|Structured for ministry|
|Written by Kevin Ferguson|
|Thursday, 25 February 2016 09:08 AM America/New_York|
Owner’s pastorate, used book program help to offset costs
If someone would have told me in seminary I would be the owner of a Christian bookstore, I would have laughed. But God is the expert at directing our lives in such a way that my wife and I are humbled and awestruck.
My story of becoming a business owner is not one I could have orchestrated if I had tried. Despite my initial hesitancy, Willamette Valley Christian Supply opened its doors on April 3, 2014. After receiving over $216,000 in donations, the support of community pastors and churches, input from two previous owners of our store, advice from business mentors and the blessing of a very gifted wife, we were off and running.
But owning a Christian bookstore in today’s economy often doesn’t make sense, financially speaking. Online competition, low customer support for local brick-and-mortar stores and hard decisions every day can cause an owner to question such a venture—but I’m thankful for God’s leading. The divine appointments we have with customers daily remind me that our store is God’s business and ministry.
We see several ways God is using us. One of those is in supplying churches with resources to meet their ministry needs. Another is providing a place that has a Christ-centered atmosphere for our customers to enjoy.
Perhaps the most personal is when we get to pray or encourage an individual facing difficult circumstances. We pray that God will continue to use our small store in big ways. Oh yes, and in His amazing provision, He has allowed me to continue to fill the pulpit. With my salary from a part-time pastoral position at a small church—tentmaking in the biblical sense—we will be able to change our payroll structure, making our business more viable.
We also run a pre-owned book donation program. Customers donate the books, so as a thank you, we give 20 percent off any regularly priced item. The purpose of the program is to help offset labor costs, and we have been able to keep our current staff in this difficult economy.
Like many Christian retailers, the major reason we purchased the store was for the opportunity to minister in our community. Each day we look for God’s divine appointments with our customers, and in any given week, we meet individuals dealing with loss, grief, serious illness and economic challenges. We also get to participate in guests buying their first Bible, help with gifts for those getting baptized and share Christ with those who do not yet know Him. Our store has been often labeled a place of refuge where people can unwind from the world’s difficulties.
As my fellow Christian retailers are well aware, the challenge for us all is balancing the ministry with the business. We have been blessed with no start-up loans or debt, but like many others, we are facing economic challenges, so we have chosen to concentrate our efforts in three key areas:
1. Mission over money. This allows us to aid the guest in finding the right item without the pressure of just trying to make a sale. It means listening, asking questions and pursuing their true needs.

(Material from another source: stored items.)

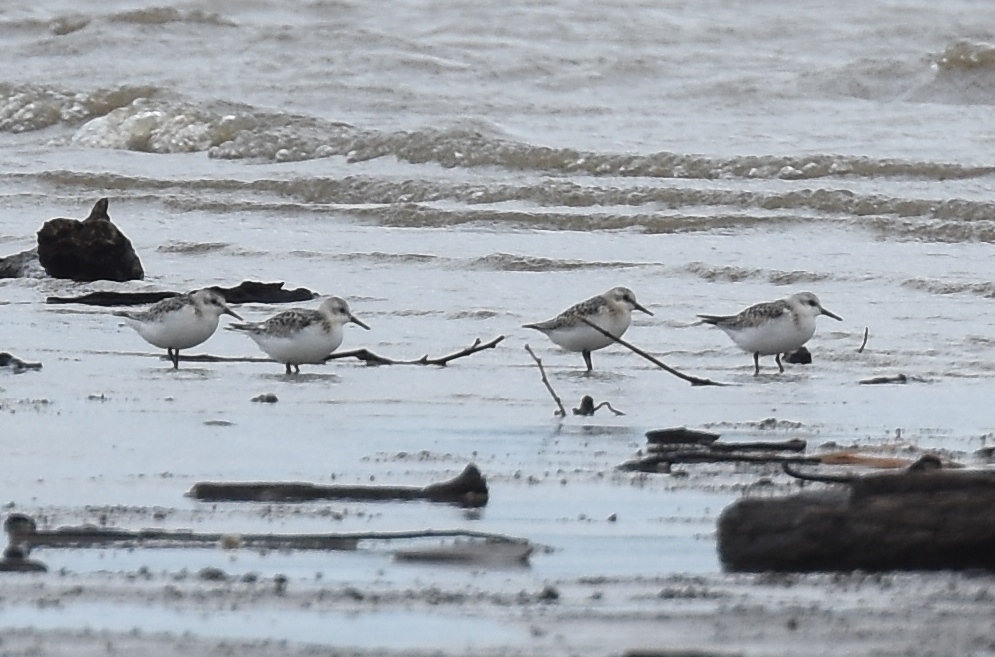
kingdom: Animalia
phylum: Chordata
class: Aves
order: Charadriiformes
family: Scolopacidae
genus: Calidris
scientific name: Calidris alba
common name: Sanderling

We also have made an ongoing effort to connect with local churches. Much of our business comes from filling orders for Bible studies, curriculum and church supplies. Our relationship with the churches is the bread and butter of the store. This requires our staff be in touch with churches in our region on a regular basis.
To help offset our store’s low traffic, taking the initiative to call for outside sales is critical rather than simply waiting for customers to come to us. I often will make a phone call and place an order.
2. Stewardship. We set personal and staff goals monthly. Creating sales goals motivates us to share with guests new products, store sales and special promotions.
3. Inventory structure. We purchase gifts, remainders, closeouts and bargain books. This helps us gain the maximum margin possible while giving the guest a sale price that truly competes. One practical tip I learned from my Christian retail work with Tree of Life is to keep the POS area stocked with multiple products priced at $4.97 for impulse buys. We also make it a priority to do product returns for credit with our major vendors. This allows our store to continue providing quality merchandise with an appropriate sales strategy.
I confess that we are a mom-and-pop store struggling to maintain sales, but we are making some changes early this year that we pray will benefit our business and our guests.
All in all, I’m deeply thankful that God knows what is best in our lives even when we feel inadequate. We’re in good company. Moses felt that way just before leading the people out of Egypt. May God be praised!
Kevin Ferguson and his wife, Krista, own Willamette Valley Christian Supply in Corvallis, Oregon.